**What to work on**
a) Reproduce a passage from the forum thread on text adventures word for word. Begin at the words "arcanetrivia   11-25-2025, 07:40" and stop after "representation to be key?".
b) Carry on the forum thread about text adventures from the point where it ends.

**Quoted passage**
There'll be a text adventure community playthrough on this forum next year.
LadyKestrel   11-21-2025, 09:41 PM  
#12
Yes, they are adventure games.

I played Thaumistry: In Charm's Way in a playthough at AG about 7 years ago, and it was great fun! It's the only text adventure I've played so far, but I'm open to trying another.

“Snowflakes are one of nature's most fragile things, but just look what they can do when they stick together.” -Vesta M. Kelly
Karlok   11-22-2025, 12:57 AM  
#13
Oh yes, text adventures are without any doubt adventure games. They are just as diverse as graphic adventures and have evolved a lot since Zork, so modern parsers are excellent. See ifdb.org for an amazing database and much more. I discovered interactive fiction in 1986 (first Magnetic Scrolls and later Infocom) and still play one or two games a year. We had about a dozen community text adventure playthroughs at the old Adventure Game forum, where anybody could post commands and only one person actually played the game and posted the game's responses to everybody's input. Great fun. We played some very good games, like Spider and Web, Anchorhead, Lost Pig, Bureaucracy, Counterfeit Monkey.
arcanetrivia   11-25-2025, 07:40 PM  
#14
Absolutely. It's right there in the name, "text adventure", and the graphical ones are descended from them. Before the graphical ones existed, we didn't even need to distinguish "text" adventures from anything else. They just were what adventure games were. (You're aware of the ur-text Colossal Cave Adventure aka ADVENT, I assume?)

Quote: Do you consider the absence of graphical representation to be key?

Key to what? To being classified as a "text adventure"? I suppose so, but I'm a bit confused about the question. Are you asking whether games that use text parsers for input and text for description, but have perhaps static (rather than animated) graphics, are "text adventures"?
This post was last modified: 11-25-2025, 07:44 PM by arcanetrivia. Edit Reason: l'esprit de l'escalier
Piero   11-26-2025, 11:17 AM  
#15
Yes, and Anchorhead is one of the best adventure games I've played in any form.
giom   12-10-2025, 01:58 PM  
#16
Yes, and I have very found memories of playing text adventure games on the old Adventuregamers forum.

**Data extract**

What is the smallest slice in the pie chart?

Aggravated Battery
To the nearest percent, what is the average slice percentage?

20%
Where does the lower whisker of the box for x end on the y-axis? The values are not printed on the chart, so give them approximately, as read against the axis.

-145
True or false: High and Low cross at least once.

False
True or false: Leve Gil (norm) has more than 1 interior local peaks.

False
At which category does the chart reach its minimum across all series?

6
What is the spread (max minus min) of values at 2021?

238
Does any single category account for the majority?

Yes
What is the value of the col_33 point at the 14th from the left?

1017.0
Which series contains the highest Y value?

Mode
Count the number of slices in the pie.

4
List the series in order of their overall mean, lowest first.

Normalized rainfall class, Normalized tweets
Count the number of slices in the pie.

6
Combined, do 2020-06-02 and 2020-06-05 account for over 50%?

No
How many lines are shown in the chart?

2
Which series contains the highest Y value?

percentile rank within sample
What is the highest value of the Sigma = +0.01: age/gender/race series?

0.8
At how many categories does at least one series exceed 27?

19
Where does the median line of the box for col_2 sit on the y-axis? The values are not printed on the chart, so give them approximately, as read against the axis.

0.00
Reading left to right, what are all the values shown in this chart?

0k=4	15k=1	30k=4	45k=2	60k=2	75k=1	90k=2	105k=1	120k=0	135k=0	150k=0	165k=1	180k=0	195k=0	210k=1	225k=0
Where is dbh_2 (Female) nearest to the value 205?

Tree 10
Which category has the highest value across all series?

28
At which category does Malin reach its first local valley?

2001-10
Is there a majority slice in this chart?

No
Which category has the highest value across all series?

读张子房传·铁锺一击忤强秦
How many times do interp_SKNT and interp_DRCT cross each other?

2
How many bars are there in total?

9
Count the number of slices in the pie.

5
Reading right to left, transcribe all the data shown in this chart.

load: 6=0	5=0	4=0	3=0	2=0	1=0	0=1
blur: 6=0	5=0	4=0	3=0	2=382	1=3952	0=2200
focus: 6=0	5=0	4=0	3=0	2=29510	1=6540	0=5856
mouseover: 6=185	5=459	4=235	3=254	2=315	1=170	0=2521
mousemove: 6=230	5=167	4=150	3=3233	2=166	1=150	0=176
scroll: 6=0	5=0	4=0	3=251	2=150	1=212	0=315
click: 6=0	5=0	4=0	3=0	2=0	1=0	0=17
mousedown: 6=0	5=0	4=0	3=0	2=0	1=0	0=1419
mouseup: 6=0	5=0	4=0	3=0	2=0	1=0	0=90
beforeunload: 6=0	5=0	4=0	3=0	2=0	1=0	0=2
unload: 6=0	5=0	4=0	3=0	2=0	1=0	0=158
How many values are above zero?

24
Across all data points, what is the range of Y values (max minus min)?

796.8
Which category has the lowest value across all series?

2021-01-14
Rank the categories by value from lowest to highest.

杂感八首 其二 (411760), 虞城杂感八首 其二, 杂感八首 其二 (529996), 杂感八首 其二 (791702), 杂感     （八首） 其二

**Answers by item number**
a)
arcanetrivia   11-25-2025, 07:40 PM  
#14
Absolutely. It's right there in the name, "text adventure", and the graphical ones are descended from them. Before the graphical ones existed, we didn't even need to distinguish "text" adventures from anything else. They just were what adventure games were. (You're aware of the ur-text Colossal Cave Adventure aka ADVENT, I assume?)

Quote: Do you consider the absence of graphical representation to be key?

b)
Karlok   01-16-2026, 06:45 PM  
#17
I realize very few people here still play text adventures but I'm going to recommend the latest addition to my Interactive Fiction Top Ten anyway: Type Help by William Rous,  free at itch.io. Inspired by Return of the Obra DinnHer Story, Unheard, and The Roottrees Are Dead - 4 of my alltime favorite games, so of course I just had to try Type Help.  Loved every minute of playing this spooky puzzle-mystery and I'm not the only one by far. It scores a solid 5 stars at itch.io and at ifdb.org.  

You investigate mysterious deaths that took place at Galley House in the '30s by reading computer files with recordings of the sometimes weird conversations between people. At the start you have access to only a few files. Based on the info you get from the conversations, you figure out new file names. That's it. Whenever you want to read a particular file again, you click on its name in the file list. No frustrating parser that refuses to understand your English, just file names and a few simple commands which the game spells out for you.  Finding the file names isn't particularly hard, with one or two exceptions near the end, but immensely satisfying. And when you finally understand what's been going on, it's great fun to read the conversations again from the start.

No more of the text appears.